MortalMan
MortalMan

Reputation: 2612

Replacing one letter with another in C

I am fooling around with C for fun. My program prompts a user to enter a word that they would like defined. Then my program uses CURL plus a dictionary API to return the definition. My problem is that the definition isn't formatted properly, so I would like to do that. That leads to my question.

I need to capitalize the first word of the sentence. The definition is in char* format. I am not sure which C string functions to use.

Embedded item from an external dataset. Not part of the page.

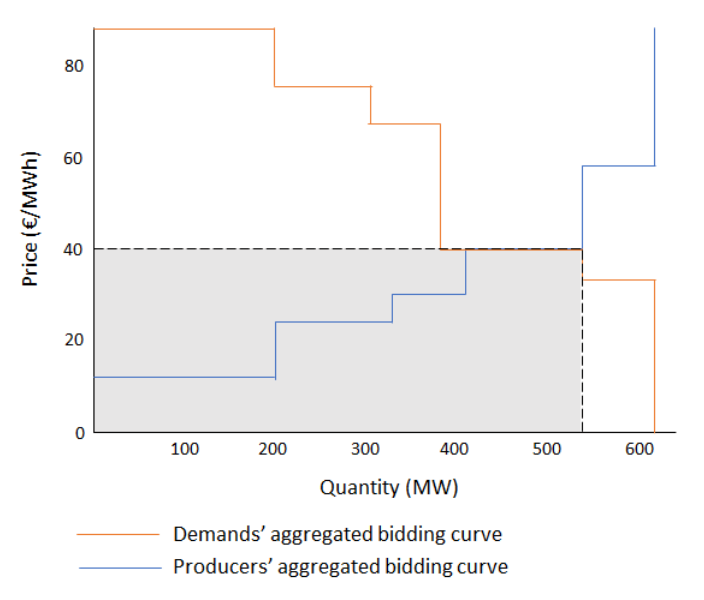
Figure 1. Uniform price auction clearing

What I have done so far is copy the first character of the definition into its own char variable. Then using toupper() I converted it to upper case. I am not sure how I can replace the lowercase letter in the definition string with my new upper case letter.

Here is some code.

char upperCase;

strncpy(&upperCase, r, 1); //copy first char of definition to upperCase (to be converted to uppercase)

printf("%c\n", toupper(upperCase)); //just prints the uppercase letter to make sure it works


printf("%s\n", r); //print the definition

r is the string with the definition.

Upvotes: 0

Views: 440

Answers (1)

Nikos C.
Nikos C.

Reputation: 51920

You can work directly on the character inside the string:

r[0] = toupper(r[0]);

You can do this because the expression r[0] is of type char. Also note that you can use array syntax on pointers. If r is a char*, you can still treat it as an array and refer to its individual char contents with r[index]. r[0] for the first character in the string, r[1] for the second, and so on.